COMMENTARY

Does ADT Plus Radiation Improve Survival in Metastatic Prostate Cancer?

Gerald Chodak, MD

Disclosures

November 13, 2018

Hello. I'm Dr Gerald Chodak for Medscape. Today's topic is debulking the primary tumor in men with metastatic prostate cancer, in the context of a new European study.

From 2004 to 2014, Boeve and colleagues[1] randomly assigned 432 men to receive either androgen deprivation therapy (ADT) alone or ADT in combination with external radiation therapy. Men who were enrolled had a median PSA of 142 ng/mL, and two thirds had more than five bone metastases. They could have any T stage and any Gleason score at enrollment. The ADT consisted of 1 month of an antiandrogen in combination with luteinizing hormone-releasing hormone (LHRH) therapy throughout the study. The radiation was the equivalent of 70 Gy. So far, the men have been followed for 47 months and overall survival is not statistically significantly different between the groups: 45 months in the combination-therapy group and 43 months in the ADT-alone group.

Other, uncontrolled trials have suggested a benefit from combining the two therapies. But here again we see the importance of making decisions based on evidence from a randomized controlled trial (RCT) rather than an uncontrolled trial. Something similar happened in breast cancer, where uncontrolled trials suggested a benefit from debulking the primary tumor; however, this benefit disappeared in RCTs.

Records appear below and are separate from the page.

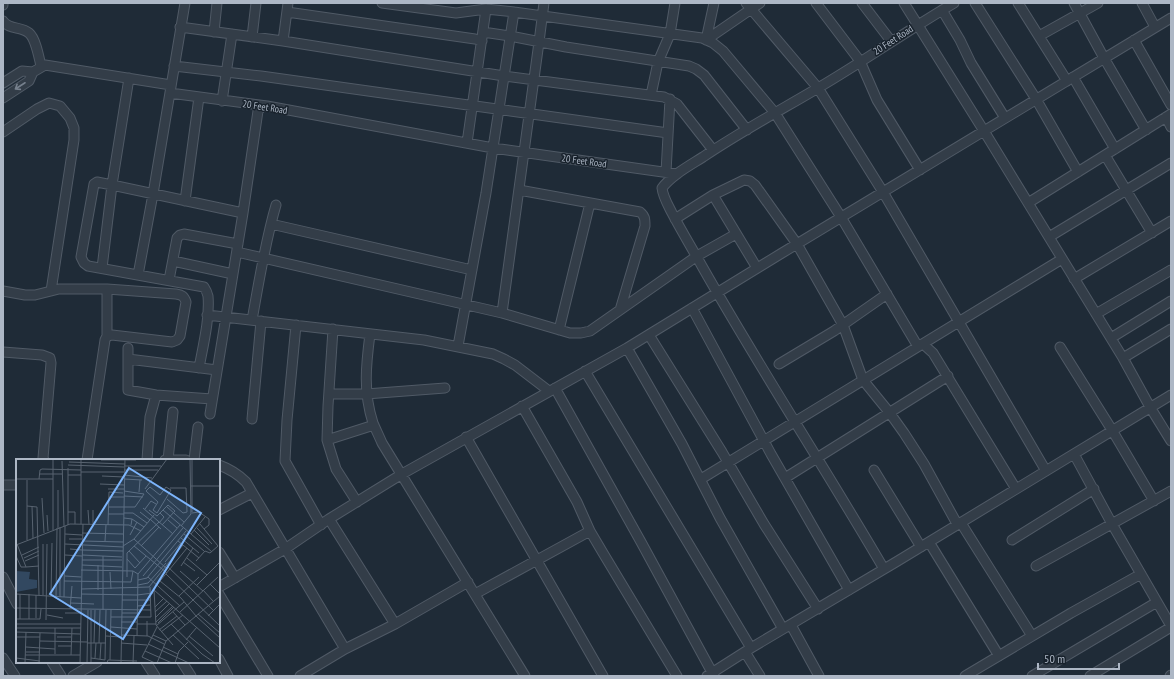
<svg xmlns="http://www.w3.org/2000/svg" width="1174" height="679" font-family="'PT Sans Narrow',sans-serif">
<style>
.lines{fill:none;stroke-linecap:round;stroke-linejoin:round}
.minor-casing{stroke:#505a66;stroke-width:11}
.minor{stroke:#333d48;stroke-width:9}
.oneway{stroke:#76808d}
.labels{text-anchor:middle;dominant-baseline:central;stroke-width:3;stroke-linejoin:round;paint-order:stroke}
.street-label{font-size:10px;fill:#adb7c5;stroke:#18222c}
.inset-road{fill:none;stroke:#586370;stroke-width:1}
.view{fill:#7cb4fb;fill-opacity:0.15;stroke:#7cb4fb;stroke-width:2}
.inset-edge{fill:none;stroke:#adb7c5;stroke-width:2}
</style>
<rect width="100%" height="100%" fill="#1f2b37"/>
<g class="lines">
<!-- minor casing -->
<g class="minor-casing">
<path id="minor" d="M382 3 456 13 486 9 514 12 702 38 713 43 723 51 775 113 841 217 917 345 923 344 933 353 1016 489
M746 3 818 88 883 192 1046 471
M816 3 860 61 877 100 920 170
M862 3 891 41
M904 3 984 131 1123 358 1150 407 1171 441
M975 3 1036 99 1078 172
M1018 3 1067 81
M1074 3 1104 58 1146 130
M1142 3 1155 27
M3 5V3
M942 10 960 40 971 63 1005 118
M287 12 475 39 482 41
M3 21C9 30 21 26 29 33 36 39 39 58 41 66
M180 27 283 41 504 76 664 97 677 104 713 150
M214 32 217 3
M483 32 510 36 566 47 689 66 696 69 704 75 747 130
M1039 36 1098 3
M252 37 256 3
M706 40 760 3
M706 40 714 3
M1134 40 1171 105
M283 41 288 3
M174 66 261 76 668 133
M1073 77 1115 149
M3 83 22 71 33 72
M170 93 267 106 493 148 677 174
M651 95 658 62 670 34 675 3
M3 98 29 81 33 72 45 65 171 85
M222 101 232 34
M1166 117 1171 127
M3 132 37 109 49 103 60 106 70 118 74 128V140L51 291
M467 143 486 9
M1105 155 1152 233
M666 172 670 99
M519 190 640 212C645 216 645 219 645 226L620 310
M713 195 757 268
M185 201 199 97
M1028 203 1171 114
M675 219 713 195 744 180 750 181 755 185 797 244 843 325 863 380 889 412 904 433 924 464 956 522 961 523 1032 636
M271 224 472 270
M1049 237 1171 163
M237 252 502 313 570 333H581L590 331 697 256 736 234
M173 261 233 274
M102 268 112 185 129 78
M138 275 153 194 185 3
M1074 279 1171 221
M169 280 177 238 180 235 184 234 238 244
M107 289V336
M3 291 25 295H35L59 289H107L176 294C182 295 184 296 186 302L180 336 177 340 172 342 112 335 107 336 105 340 87 460
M692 308 771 454 849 590
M502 313 539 42 544 3
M1096 314 1171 270
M207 315 424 340 493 354 504 359 515 365 549 391
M252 320C259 282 265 242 276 205
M296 325 287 420 285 461 321 525
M559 330 590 203
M370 334C366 365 363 392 373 423 376 430 379 436 382 443L525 676
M649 335 722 452 764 524 818 609
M1111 338 1171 301
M458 346 486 193 514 12
M1060 347 1112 430 1154 501
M128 348V390L156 395 212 399
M627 348 682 444 720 518 783 629
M3 352 42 355 50 358 51 363 43 458 44 460
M1123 358 1171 329
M128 359 217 370
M779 364 834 331 887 294
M199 368C203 346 210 318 208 296 207 292 206 290 204 287L88 266 84 263 81 257 94 184 97 182 112 185 243 213
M585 371 751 648
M555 388 641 542 714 676
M329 394H366L445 388
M522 406 577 502 590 531 603 553 677 676
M210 414 243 213 258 111 262 106
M252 419 261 321
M466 437 603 676
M327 440 328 406 333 329
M1074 454 1112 524 1171 626
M147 460 150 417 156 395
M165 460H186
M168 460 173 412
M194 460 198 427
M219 465C230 469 238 474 246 482L345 649
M874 470 921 547
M785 478 948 376
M701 479 1062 259
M3 485H17
M357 502 336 469 327 440 374 425
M219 510 252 493
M329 519 395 624
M1012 540 1094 489
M929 542 999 656
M219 552 235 578
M1036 566 1171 491
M884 569C825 468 761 370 703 268 693 250 682 232 672 213 668 205 663 197 662 188 672 175 689 166 703 157 740 132 779 111 818 88 864 61 908 30 954 3
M3 577 17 604
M219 587 285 549 329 519 402 474 627 348 782 253 1171 18
M219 594 268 676
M475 594 590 531
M791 625 819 676
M745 652 760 676
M3 658 15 676
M219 659 228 676
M52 662 61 676
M146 662 155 676
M182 662 191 676
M73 676 97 662
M300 676 345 649 395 624 468 582
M707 676 751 648 896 562 1171 395
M965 676 1071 613 1141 574
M1032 676 1157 602
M1090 676 1171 627
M1170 676 1171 675"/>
</g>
<!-- minor -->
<use href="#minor" class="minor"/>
</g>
<!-- one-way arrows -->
<defs><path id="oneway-shaft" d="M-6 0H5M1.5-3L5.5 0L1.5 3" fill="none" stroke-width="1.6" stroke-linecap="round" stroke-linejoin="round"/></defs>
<use class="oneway" href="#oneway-shaft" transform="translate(20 86) rotate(147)"/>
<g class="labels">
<!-- street labels -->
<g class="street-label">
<text transform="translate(893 40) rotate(-33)">20 Feet Road</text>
<text transform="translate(265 107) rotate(9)">20 Feet Road</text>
<text transform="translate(584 161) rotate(8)">20 Feet Road</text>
</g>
</g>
<!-- overview -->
<g transform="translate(16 459)">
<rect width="204" height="204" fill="#1f2b37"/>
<path d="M0 112 14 113 13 120 21 121V129L0 133Z" fill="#324860"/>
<path class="inset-road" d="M37 0V71M85 1H120M46 2 48 67M53 3 109 5M52 6 108 8M108 7H145M108 11H142M65 13H108M24 15H46M52 16H65M108 16 136 19M86 17 108 18M0 20H37M23 20 24 11 26 10 65 11M108 20 126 21M84 25 108 26M175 27H204M134 28 144 36 150 28 155 31 141 54 137 51 142 43 130 32ZM92 30H108M129 30 151 0M123 33 124 21M108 37 127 38M93 38H108M26 39 28 74M151 40 167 54 171 53 170 29H154M11 47 21 48 23 136M16 47 17 79M150 47 168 63M93 48H119L128 35 108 32M127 49 157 75M129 50 135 42 140 45M72 51 73 65M77 51V65M133 51 141 57 152 46 159 52 146 66M147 51 196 93M52 53H59V65M124 53 134 61M176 53V0M108 54H117L131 64M176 54 183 53 193 60V66L188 70M92 55H108M31 56 32 72M108 59 116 60 115 66M116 60 128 68M134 60 145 70M152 61 161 69M143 64 148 58 144 54M65 65V0M52 66V9M92 66 93 33 107 34M165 67 175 55 174 0M42 69V31M181 69 196 85M178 71 193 86M66 74 107 75M49 75 66 76M168 75 188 92M175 75 189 58M114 76 121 63M165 79 183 94M53 80H66M118 80 150 109M11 81V21M66 82 107 83M89 82 90 66M162 82 183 99M49 85 107 88M0 86 54 65 113 66 125 72M107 87 118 80 138 56M118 87 151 114M125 87 143 68M54 90 66 91M66 91 107 92M113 92 124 104M6 96 23 88M49 96 66 97M66 96 106 98M0 97 5 108H10L1 85M8 99 23 92M171 99 191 116M111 100 119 109 130 97M66 101H106M9 102 23 96M180 102 189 92 194 94 202 87 184 65M149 103 165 84M167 103 179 112M66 106 106 108M151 107 197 151M165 107 177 89M10 108 23 107M65 111 117 112 122 115M164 112 187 132M94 113 95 130M150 115 204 167M49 117 65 118M127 117 167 69M111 118V94L143 63M132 118 164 147M122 121 131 119 170 72M48 122 115 123 117 112M144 122 165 139 180 157 204 179M194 125 204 135M122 126 132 124 150 104M181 126 204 103M140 127 171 89M65 130 133 128 167 86M82 131V106M138 131 204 189M138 131 140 166 157 186M187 131 197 142M0 135 65 139M13 135V160M65 135 121 136 137 134M27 136V85M35 137 36 84M163 137 183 118M40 138 41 69M44 138V68M48 138 49 67M106 141H135M55 144 78 145M121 147 134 146M139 148 148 139M0 149 135 151M54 150 56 127M87 151V97M139 153 151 142M157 153 169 166M164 153 202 118M49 154H65M106 154H121M182 155 204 174M31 156 47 159M192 157 204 145M95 158H135L134 128M20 159V136M139 159 154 144M0 160H24L25 150M4 160V135M30 161 31 85M131 162V177M105 163H121M140 163 157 147M142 164 158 148M0 165H65M121 165H140M155 165 186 195 199 204M140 167 168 143M95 168 121 170M0 169H65M143 171 161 157M0 173 64 175M145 173 167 156M105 176 132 177 148 185M137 176 150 182M157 176 183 200M90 177 105 178M121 177 122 115 164 66M173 177 197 197M0 178H24M41 178H55M170 181 181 168M24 182 71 183M71 184H90M78 184 79 151M83 184 84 151M105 184 131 186M132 185 173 204M42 187H55M10 188 39 190M147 188 162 195M129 192 156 204M10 193H24M39 195V169M9 196H64M55 196 56 169M0 199 24 202M75 199 89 201 90 151M79 199 80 184M84 200 85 184M94 201 95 151M9 204 10 173M23 204 24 174M64 204 67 65M71 204 72 151M75 204V151M91 204 92 201 121 202M105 204 109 0M117 204 118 177M139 204 126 198 141 168M141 204 150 182 204 137M159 204 163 192 172 183"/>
<path class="view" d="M113 9 185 54 107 180 34 135Z"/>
<rect width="204" height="204" class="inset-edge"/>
</g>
<!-- border -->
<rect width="1174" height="679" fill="none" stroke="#adb7c5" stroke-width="8"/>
<!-- scale -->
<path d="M1038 663v6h81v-6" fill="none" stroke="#adb7c5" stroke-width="2"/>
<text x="1044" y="663" font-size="12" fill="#adb7c5" stroke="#18222c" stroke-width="3" paint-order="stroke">50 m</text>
</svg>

Certain limitations may have had some impact on the study outcome. First, men did not receive radiation to the lymph nodes. Second, the 70-Gy dose of radiation is lower than is currently used. The higher doses have not clearly proven a survival benefit, however—only a biochemical disease-free survival benefit. Third, and perhaps most important, we now know that men who have metastatic disease and bulky metastatic disease may benefit from early chemotherapy in combination with ADT, and that was not used here. Finally, the men in this trial did not receive a standardized form of therapy when their disease progressed.

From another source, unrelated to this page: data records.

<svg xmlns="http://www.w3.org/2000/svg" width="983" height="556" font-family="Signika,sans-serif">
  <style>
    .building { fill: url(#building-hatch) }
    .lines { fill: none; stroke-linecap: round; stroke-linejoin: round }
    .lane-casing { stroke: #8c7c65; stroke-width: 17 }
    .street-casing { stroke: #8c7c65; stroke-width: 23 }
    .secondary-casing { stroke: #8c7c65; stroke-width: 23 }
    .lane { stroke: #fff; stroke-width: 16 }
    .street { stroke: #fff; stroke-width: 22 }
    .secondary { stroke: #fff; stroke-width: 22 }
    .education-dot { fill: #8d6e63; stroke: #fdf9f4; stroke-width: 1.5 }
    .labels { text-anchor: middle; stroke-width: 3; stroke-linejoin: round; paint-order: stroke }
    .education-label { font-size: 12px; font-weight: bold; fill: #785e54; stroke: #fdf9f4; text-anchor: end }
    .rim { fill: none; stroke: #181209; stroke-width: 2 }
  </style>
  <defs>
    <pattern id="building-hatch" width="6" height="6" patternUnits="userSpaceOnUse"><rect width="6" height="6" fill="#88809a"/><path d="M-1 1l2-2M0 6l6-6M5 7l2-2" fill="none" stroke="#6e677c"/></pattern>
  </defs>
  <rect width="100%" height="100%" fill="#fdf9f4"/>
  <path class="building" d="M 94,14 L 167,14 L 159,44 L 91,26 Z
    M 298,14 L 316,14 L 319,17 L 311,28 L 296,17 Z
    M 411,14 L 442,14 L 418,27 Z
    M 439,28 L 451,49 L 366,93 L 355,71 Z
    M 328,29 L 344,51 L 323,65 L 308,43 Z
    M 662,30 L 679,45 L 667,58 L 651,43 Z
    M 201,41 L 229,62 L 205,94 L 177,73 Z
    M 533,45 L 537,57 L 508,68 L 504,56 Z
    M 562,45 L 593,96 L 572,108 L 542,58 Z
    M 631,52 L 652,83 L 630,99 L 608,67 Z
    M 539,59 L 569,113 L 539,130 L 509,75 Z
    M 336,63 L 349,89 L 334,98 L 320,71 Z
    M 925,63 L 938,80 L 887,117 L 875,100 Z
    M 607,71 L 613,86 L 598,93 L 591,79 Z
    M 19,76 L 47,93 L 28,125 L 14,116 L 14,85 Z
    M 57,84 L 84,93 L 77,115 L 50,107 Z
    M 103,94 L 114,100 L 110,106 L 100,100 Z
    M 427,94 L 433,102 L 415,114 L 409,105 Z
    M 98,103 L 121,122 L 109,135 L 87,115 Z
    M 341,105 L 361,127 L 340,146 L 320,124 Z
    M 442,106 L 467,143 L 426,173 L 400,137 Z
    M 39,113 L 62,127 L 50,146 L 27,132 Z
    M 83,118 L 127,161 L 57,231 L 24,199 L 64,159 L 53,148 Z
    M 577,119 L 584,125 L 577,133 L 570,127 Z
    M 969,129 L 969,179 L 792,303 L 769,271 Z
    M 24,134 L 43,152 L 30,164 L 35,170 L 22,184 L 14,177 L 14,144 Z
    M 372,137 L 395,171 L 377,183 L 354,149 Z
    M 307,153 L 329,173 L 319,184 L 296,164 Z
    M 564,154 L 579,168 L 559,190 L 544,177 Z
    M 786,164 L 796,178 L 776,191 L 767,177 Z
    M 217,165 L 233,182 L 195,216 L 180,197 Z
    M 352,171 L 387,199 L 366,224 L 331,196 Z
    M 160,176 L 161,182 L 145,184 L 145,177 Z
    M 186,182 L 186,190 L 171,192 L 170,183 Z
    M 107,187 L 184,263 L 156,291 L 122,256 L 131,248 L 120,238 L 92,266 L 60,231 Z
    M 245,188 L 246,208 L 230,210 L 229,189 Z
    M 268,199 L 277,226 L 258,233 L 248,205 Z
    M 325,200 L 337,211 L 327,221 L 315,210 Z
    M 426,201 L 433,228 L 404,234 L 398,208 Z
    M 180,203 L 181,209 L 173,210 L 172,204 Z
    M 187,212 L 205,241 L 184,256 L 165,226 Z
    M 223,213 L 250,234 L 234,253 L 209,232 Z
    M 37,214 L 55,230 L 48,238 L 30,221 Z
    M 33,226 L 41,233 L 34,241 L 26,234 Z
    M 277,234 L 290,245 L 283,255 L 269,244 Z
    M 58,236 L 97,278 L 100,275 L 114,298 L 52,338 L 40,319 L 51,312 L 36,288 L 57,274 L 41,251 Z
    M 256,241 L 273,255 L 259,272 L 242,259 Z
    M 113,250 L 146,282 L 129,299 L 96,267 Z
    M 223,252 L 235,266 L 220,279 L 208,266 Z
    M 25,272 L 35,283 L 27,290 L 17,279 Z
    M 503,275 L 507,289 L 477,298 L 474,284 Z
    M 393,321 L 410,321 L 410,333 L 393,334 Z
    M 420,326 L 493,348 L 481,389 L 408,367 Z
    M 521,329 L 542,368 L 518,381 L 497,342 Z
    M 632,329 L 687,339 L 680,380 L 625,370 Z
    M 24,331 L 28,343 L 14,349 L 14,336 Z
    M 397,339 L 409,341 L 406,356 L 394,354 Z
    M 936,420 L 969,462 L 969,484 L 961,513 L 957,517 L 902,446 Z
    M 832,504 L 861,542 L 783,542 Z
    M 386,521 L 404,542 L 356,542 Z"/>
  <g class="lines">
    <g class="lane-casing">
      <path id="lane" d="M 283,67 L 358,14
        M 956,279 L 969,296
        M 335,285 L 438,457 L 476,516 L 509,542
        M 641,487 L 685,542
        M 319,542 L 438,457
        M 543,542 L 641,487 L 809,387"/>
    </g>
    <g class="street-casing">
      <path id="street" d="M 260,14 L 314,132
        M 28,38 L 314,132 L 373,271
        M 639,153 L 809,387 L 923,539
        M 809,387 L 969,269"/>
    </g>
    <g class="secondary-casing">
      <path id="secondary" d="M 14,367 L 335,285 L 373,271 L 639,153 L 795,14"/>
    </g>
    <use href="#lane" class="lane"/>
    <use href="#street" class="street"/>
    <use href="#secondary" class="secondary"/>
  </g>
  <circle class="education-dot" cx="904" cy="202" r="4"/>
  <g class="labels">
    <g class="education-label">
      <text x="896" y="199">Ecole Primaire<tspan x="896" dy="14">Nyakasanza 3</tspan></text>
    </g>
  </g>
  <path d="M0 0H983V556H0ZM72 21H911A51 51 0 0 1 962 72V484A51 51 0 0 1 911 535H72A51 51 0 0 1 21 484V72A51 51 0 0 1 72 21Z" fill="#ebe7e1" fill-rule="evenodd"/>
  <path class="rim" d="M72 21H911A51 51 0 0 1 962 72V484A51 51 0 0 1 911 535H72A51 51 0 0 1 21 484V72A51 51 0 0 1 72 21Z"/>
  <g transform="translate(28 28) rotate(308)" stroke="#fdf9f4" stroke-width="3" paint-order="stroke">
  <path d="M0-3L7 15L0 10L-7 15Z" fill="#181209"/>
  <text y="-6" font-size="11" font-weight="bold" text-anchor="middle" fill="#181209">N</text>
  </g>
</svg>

Nevertheless, this is a well-done RCT. It is important for us to realize that without these randomized trials, false or incorrect conclusions may result. We do have ongoing RCTs assessing the potential value of debulking with surgery. But outside of participating in one of those trials, I feel quite strongly that it would be wrong to administer combination therapy for debulking the primary tumor.

I look forward to your comments. Thank you.